Czy zastanawiałeś się nad tym pytaniem? Często rodzice mając możliwości, zabezpieczają dzieci materialnie, dbają o jak najlepszą edukację. Inni martwią się, że niczego nie zostawią. Dobra materialne mają do siebie to, że w jednej chwili można je stracić. Ale jest coś, co trwa wiecznie – Boże Słowo! (Mat.24/ 35; Izajasz 40/ 8). Najlepszy spadek możesz zostawić dzieciom, jeśli będą widziały, że kochasz Boga i Jego Słowo nie tylko od święta, ale że jest On dla ciebie ważny na co dzień! Diabeł wie, że Boże Słowo ma moc i jest skuteczną bronią w ręku chrześcijanina. Robi więc wszystko, by nas od niego odciągnąć. To smutne, że w wielu rodzinach chrześcijańskich Biblia jest rzadko otwierana.

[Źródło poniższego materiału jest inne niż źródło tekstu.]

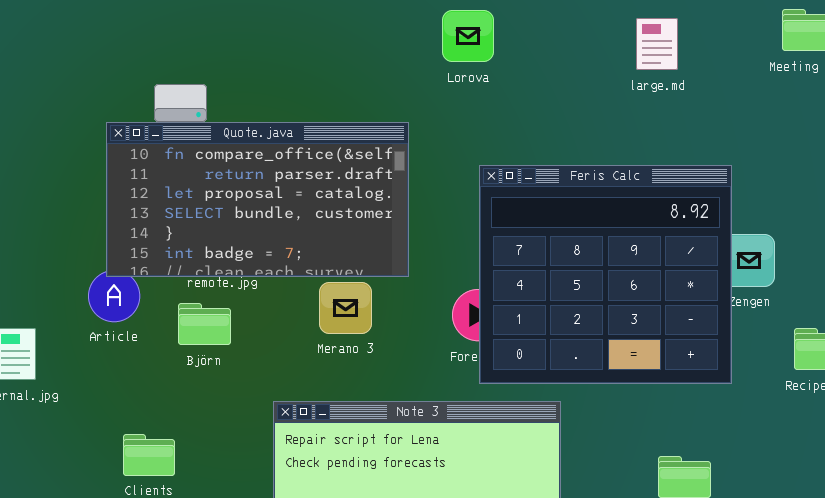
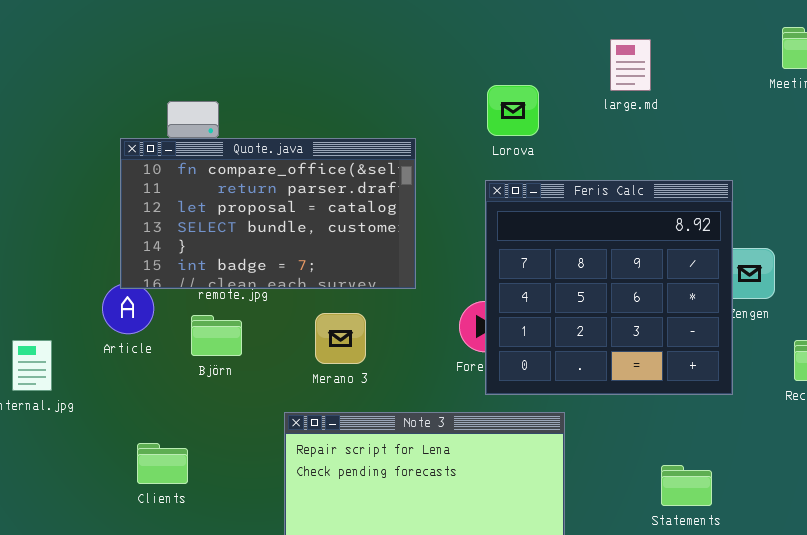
Lorova: [442,10,494,62] -> [487,85,539,136], moved
large.md: [636,18,678,70] -> [610,39,651,91], moved
Merano 3: [319,282,372,334] -> [315,313,366,364], moved

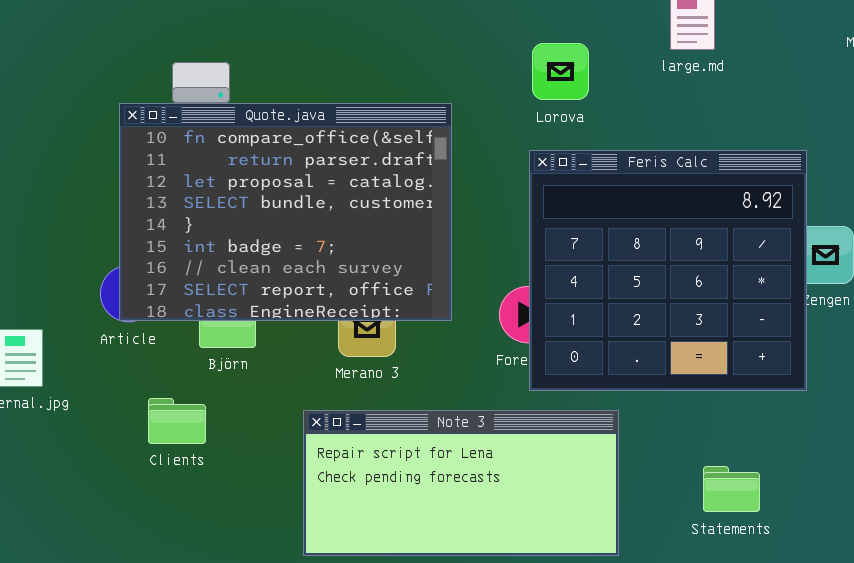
Quote.java: [120,138,416,289] -> [119,103,452,321], resized
Clients: [137,443,188,484] -> [148,398,206,444], moved
Statements: [661,465,712,506] -> [703,466,760,512], moved

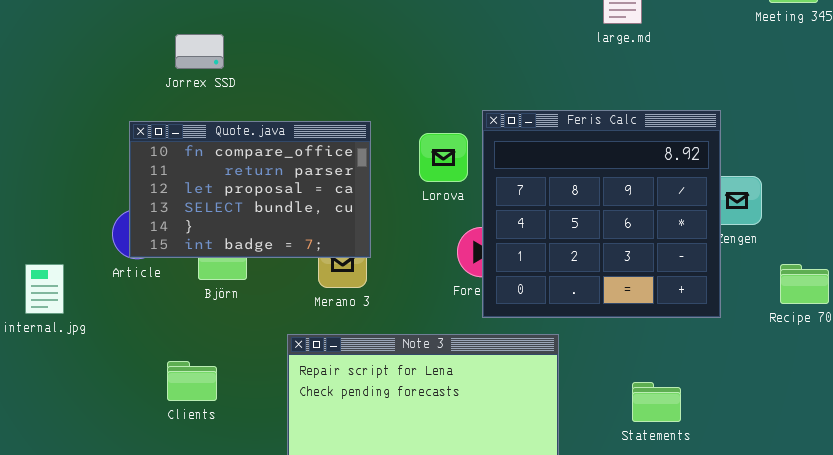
Lorova: [532,43,589,100] -> [419,133,468,182], moved
Quote.java: [119,103,452,321] -> [129,121,371,258], resized
Clients: [148,398,206,444] -> [167,361,217,401], moved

 Czy nasycasz Bożym Słowem swoje domowe ognisko? Czytasz, rozważasz, uczysz się na pamięć, szukasz wskazówek? Czy zachęcasz do tego swoje dzieci?
To najlepszy spadek, jaki możesz pozostawić dzieciom. Nie możesz za dziecko przyjąć zbawienia, ale możesz wskazać na Boga, zachęcić je do osobistej z Nim relacji.
Możemy też zostawić inny spadek… Kłamstwo, zazdrość, wrogość, lenistwo, złe rozmowy, kłótnie, egoizm, miłość pieniądza … Taki spadek dzieci często otrzymują!
Jakie dziedzictwo otrzymają twoje dzieci? Do czego je zachęcisz? Co im przekażesz? Czy to, co wieczne trwa?